>>>>>

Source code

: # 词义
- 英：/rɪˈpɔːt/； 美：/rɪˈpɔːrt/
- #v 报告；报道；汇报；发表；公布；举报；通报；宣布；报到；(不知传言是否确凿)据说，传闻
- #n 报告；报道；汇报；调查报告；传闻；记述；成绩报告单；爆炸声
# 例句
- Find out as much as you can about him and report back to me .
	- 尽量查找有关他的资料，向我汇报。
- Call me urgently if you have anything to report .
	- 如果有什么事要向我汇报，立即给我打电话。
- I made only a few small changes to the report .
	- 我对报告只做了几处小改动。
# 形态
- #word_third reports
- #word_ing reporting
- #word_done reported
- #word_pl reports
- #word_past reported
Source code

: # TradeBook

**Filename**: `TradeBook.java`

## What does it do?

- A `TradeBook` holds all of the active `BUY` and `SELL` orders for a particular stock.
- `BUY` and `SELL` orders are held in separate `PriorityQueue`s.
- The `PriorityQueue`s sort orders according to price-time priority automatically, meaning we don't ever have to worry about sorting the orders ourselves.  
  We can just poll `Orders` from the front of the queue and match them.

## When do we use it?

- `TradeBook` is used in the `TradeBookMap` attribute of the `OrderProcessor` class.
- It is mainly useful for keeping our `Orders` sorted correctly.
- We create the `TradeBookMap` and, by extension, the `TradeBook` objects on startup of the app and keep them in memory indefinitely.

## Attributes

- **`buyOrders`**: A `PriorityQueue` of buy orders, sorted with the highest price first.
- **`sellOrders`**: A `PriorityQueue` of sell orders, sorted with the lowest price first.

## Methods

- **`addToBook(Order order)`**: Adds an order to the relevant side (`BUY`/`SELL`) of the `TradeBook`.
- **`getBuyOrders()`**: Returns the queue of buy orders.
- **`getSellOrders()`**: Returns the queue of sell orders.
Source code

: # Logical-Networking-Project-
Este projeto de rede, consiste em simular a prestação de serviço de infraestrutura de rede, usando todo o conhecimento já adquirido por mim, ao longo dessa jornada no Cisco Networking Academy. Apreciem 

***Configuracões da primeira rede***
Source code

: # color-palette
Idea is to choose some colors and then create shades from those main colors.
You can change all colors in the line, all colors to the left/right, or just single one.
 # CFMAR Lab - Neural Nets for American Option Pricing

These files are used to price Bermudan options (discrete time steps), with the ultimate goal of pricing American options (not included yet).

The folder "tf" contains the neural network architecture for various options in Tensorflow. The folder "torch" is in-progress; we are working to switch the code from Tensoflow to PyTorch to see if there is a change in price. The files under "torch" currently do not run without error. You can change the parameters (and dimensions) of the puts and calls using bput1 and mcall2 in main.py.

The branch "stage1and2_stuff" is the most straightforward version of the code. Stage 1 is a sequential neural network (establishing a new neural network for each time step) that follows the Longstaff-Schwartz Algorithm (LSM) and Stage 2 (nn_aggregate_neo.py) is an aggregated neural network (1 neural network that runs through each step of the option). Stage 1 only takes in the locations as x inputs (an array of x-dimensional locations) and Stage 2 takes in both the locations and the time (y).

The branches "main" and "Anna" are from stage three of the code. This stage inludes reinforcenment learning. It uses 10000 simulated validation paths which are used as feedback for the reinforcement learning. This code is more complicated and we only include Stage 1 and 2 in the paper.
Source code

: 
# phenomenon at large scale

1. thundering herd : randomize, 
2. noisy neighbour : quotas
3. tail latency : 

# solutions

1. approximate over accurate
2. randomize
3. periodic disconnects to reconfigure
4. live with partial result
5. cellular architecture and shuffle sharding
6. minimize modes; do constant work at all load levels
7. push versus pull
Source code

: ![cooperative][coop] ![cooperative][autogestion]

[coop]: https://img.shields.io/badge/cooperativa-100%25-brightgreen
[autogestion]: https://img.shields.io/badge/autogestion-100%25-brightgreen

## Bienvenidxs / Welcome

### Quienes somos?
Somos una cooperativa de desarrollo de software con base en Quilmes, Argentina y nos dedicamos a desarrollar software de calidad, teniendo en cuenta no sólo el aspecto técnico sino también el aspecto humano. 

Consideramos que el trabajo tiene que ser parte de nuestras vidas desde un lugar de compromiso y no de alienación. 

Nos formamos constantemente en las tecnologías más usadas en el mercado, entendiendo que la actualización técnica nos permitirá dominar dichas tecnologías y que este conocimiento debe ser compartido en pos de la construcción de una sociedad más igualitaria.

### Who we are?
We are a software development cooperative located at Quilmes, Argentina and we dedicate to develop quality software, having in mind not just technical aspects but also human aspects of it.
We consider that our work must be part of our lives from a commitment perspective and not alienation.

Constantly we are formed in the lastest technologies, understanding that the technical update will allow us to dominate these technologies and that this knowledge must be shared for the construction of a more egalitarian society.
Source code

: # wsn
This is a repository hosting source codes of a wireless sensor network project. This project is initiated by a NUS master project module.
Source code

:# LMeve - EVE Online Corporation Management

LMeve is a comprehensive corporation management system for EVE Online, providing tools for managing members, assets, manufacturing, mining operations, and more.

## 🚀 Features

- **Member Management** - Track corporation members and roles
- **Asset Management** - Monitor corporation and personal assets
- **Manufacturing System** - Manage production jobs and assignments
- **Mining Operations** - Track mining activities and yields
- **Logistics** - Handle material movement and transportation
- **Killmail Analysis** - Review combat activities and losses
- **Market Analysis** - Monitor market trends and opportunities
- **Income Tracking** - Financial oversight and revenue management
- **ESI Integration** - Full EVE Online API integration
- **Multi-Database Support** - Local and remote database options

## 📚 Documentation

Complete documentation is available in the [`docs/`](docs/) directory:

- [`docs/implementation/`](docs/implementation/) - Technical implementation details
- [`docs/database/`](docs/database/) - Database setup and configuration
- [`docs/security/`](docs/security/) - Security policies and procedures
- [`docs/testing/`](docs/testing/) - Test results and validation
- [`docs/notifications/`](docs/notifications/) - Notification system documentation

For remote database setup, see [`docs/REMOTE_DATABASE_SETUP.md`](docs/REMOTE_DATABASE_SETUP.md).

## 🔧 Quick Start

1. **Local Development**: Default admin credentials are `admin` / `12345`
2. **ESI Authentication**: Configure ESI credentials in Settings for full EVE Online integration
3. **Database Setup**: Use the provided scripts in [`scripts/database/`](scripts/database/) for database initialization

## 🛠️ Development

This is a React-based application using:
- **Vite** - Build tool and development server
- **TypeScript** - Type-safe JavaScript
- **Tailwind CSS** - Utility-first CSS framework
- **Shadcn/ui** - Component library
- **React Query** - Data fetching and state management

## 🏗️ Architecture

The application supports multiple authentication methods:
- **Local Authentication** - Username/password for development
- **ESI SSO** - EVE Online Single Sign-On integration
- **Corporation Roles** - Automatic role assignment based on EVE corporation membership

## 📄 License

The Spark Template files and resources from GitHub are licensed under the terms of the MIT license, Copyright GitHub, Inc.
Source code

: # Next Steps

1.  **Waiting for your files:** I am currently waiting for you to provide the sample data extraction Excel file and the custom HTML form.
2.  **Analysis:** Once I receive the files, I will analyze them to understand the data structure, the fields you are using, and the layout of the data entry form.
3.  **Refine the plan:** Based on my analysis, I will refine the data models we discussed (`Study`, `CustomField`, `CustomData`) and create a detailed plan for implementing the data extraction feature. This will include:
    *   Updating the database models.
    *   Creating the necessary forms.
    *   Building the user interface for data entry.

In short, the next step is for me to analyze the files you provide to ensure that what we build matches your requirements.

<<<<<

» WORK INSTRUCTION
From the material above, copy exactly the lines between the line holding "in the paper." and the line holding "Somos una cooperativa", inclusive, and only those.

» RESPONSE TO THE TASK
The branches "main" and "Anna" are from stage three of the code. This stage inludes reinforcenment learning. It uses 10000 simulated validation paths which are used as feedback for the reinforcement learning. This code is more complicated and we only include Stage 1 and 2 in the paper.
Source code

: 
# phenomenon at large scale

1. thundering herd : randomize, 
2. noisy neighbour : quotas
3. tail latency : 

# solutions

1. approximate over accurate
2. randomize
3. periodic disconnects to reconfigure
4. live with partial result
5. cellular architecture and shuffle sharding
6. minimize modes; do constant work at all load levels
7. push versus pull
Source code

: ![cooperative][coop] ![cooperative][autogestion]

[coop]: https://img.shields.io/badge/cooperativa-100%25-brightgreen
[autogestion]: https://img.shields.io/badge/autogestion-100%25-brightgreen

## Bienvenidxs / Welcome

### Quienes somos?
Somos una cooperativa de desarrollo de software con base en Quilmes, Argentina y nos dedicamos a desarrollar software de calidad, teniendo en cuenta no sólo el aspecto técnico sino también el aspecto humano. 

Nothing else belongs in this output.